Export subsidies are a terrible idea
The government has announced that a number more products are now eligible for export subsidy -- this is as close to economic insanity as one is likely to find this side of socialism. For it is to make the dreadful mistake of thinking that exports are the purpose of trade rather than the imports, which actually are. Getting matters precisely and exactly 180 degrees the wrong way around is not a good start to public policy.
It’s entirely possible that there could be reasons to subsidize the production of photovoltaic modules. We might think that climate change means we should get on with things. There’s really no reason at all we’d subsidise the production of eels, another item on the new list of products. But even where subsidy might be supported, for some reason exports isn’t a good one.
This goes to the heart of the purpose of trade. One misconception concerning which is that there’s something different about international such. There isn’t. Whatever logic has Faroque doing the weaving, Razul the farming, they then swapping cloth for rice, applies at household, village, town, upzila, and international levels.
The drawing of lines on a map to denote a country makes no difference whatsoever. We are still doing the division and specialization of labour, the decision of what to specialize in being driven by comparative advantage and there’s just no dividing line of scale at which the underlying logic changes.
Actually, the more people we divide and specialize with, the better off we’ll be. But we do need to understand that it is the imports which are the things making us richer. The exports are just the price we have to pay to get them.
Think it through, for this is true of any form of trade, within the household all the way to intercontinental. The things we sell, export, are the things which we have laboured over, expended our effort upon. They are then enjoyed by those other people, the consumers we have sent them off to. We are working so that others may enjoy the fruits of our labours.
Imports, on the other hand, whether it’s rice from the local market or electronics from China, are the things that other people have had to sweat to produce and we get to consume and enjoy them. It’s those imports which are the point of our working, aren’t they?
We don’t want to try and have to make mobile phones at home with whatever we’ve got lying around, and the same is true of wanting them made in the village or the country. We want to enjoy the mobile phone at the least effort to ourselves. That means that sure, we’ve got to make something, do something, so that someone will send us the phone.
Money is just the intermediary here, the way we do the sums of who has made what, who gets to consume what.
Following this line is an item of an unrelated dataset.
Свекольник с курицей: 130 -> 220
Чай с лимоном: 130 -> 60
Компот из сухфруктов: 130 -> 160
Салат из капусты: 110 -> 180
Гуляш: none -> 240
Thus, we’d like to get the most we can for our exports, pay the least we can for our imports.
Again, this is true of our household just as much as it is of our country. We’d prefer only to have to work 50 hours for that mobile instead of 100. So, we want the phone to be as cheap as possible to us in terms of the work we’ve got to do to get it.
Once we’ve got this straight, then the idea of subsidizing exports becomes obviously ridiculous. So, we work to produce something -- solar cells or eels, makes no difference. We want to get the most we can for these items.
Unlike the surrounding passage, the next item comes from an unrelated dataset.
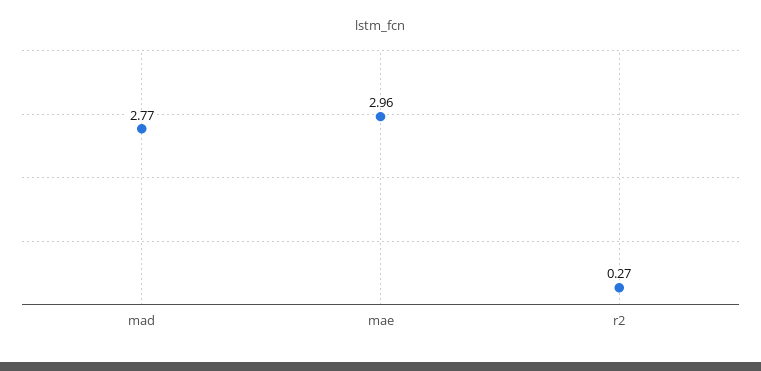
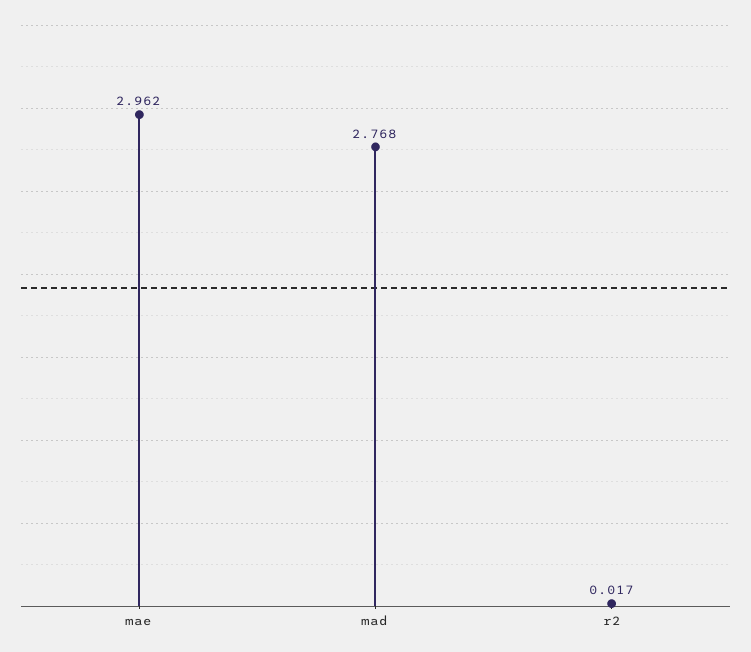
r2: 0.27 -> 0.017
Yet here is the suggestion that we should subsidize exports? That is, we make it, then we take some tax-payer money and pin it to the side? The foreigner gets both our work in the item and also some of our taxes as the subsidy? This is ludicrous -- as silly as we can get this side of socialism.
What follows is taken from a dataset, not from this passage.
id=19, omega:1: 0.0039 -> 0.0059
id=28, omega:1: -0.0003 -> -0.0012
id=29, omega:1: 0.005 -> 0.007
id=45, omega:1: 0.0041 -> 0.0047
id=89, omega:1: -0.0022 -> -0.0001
The opposite applies to the imports equally. We want to be able to get the things we want as cheaply as possible. So, what are we doing applying taxes to those very things we want? If a foreigner can provide us with what we desire more cheaply than the guy in the next village over, then we’re made richer by buying it from the foreigner.
And that’s the purpose of the whole game, isn’t it? And yes, the logic applies to the household up to the intercontinental again. After all, we don’t apply a tax to ourselves when we buy something at the market rather than making it ourselves for ourselves, do we? So why do that just because of a line on a map?
There is only the one logical response to this argument, which is that we do something else to this economy of ours, something which makes producing anything more expensive than it should be. It might be bureaucracy, the wrong sort of taxation, union interference, possibly just that our businessmen aren’t very good at organizing matters.
Thus our exports are too expensive, and so we must subsidize them. But if this is the case then the correct response is to solve that systemic problem that leads to the extra expense. For if we are doing something wrong which affects export prices, then the same thing must also be making all domestic production more expensive than it should be, domestic production and consumption being a vastly greater portion of any economy than anything which crosses the borders.
So, even if there is an argument in favour of export subsidies because there’s something else wrong in the economy, the cure is to resolve that something else, not subsidize the exports. Export subsidies are really just giving free money to foreigners -- and that isn’t the way we, a place or a country, become rich.
Tim Worstall is a Senior Fellow at the Adam Smith Institute in London.